The first part of the book explores these transformations in northern Tanzania. The creation of the Serengeti National Park, in the years following WWII, entailed the abstraction of landscapes into images, which generated money, which in turn could be used to further transform landscapes according to ideals of spectacular nature. This was accompanied by promises to newly independent governments that tourism would become the basis of their national economies, all of which was spectacularly conjured into existence. By the late 20th century, refinements to these techniques, in relation to the rise of interactive media, enabled the production of nature “cyberscapes,” at once actual and virtual, in which economic growth and ecosystem health could appear optimally aligned. These productions reflect and support a global policy zeitgeist, in which financializing nature is cast as its salvation. It also figures in consumer interfaces, through which the swipe of a plastic card or the push of a virtual unbutton appear to initiate a chain of events, ending in the protection of an acre of tropical rainforest or a family of arctic polar bears. These are the focus of the latter part of the book.
I have kept this book concise, to be read from cover-to-cover with relative ease. Chapter 5 (on policy) and Chapter 6 (on green consumerism) are both designed so that they can be read on their own.

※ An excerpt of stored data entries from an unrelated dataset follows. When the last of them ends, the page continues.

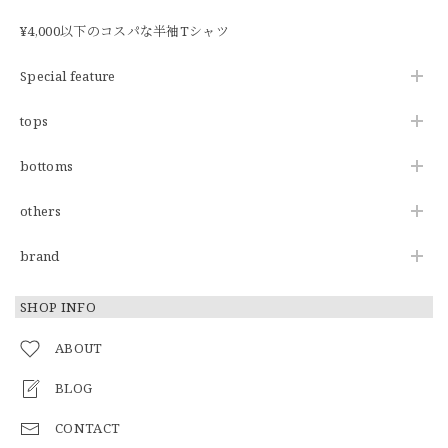
¥4,000以下のコスパな半袖Tシャツ
Special feature
tops
bottoms
others
brand
SHOP INFO
ABOUT
BLOG
CONTACT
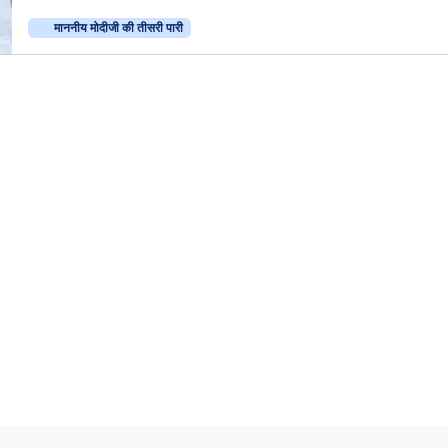
माननीय मोदीजी की तीसरी पारी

My understanding of nature that is developed in the book is fundamentally informed by anthropologist Tim Ingold’s argument in Perception of the Environment (2000) that “the world can exist as nature only for a being that does not belong there” (p. 20). This point is highly consistent with popular presentations of nature as a panoramic spectacle, existing somewhere distant and exotic, and best appreciated at a distance. At the end of his groundbreaking essay, “Getting Back to the Wrong Nature (1994),” environmental historian William Cronon opines that relating to nature in these terms will not serve us well in finding meaningful solutions to the pressing environmental problems in which we are all entangled. My book also takes up that point through explorations of the ways in which spectacular nature has been refined to appear and feel like the most promising solution to these very problems.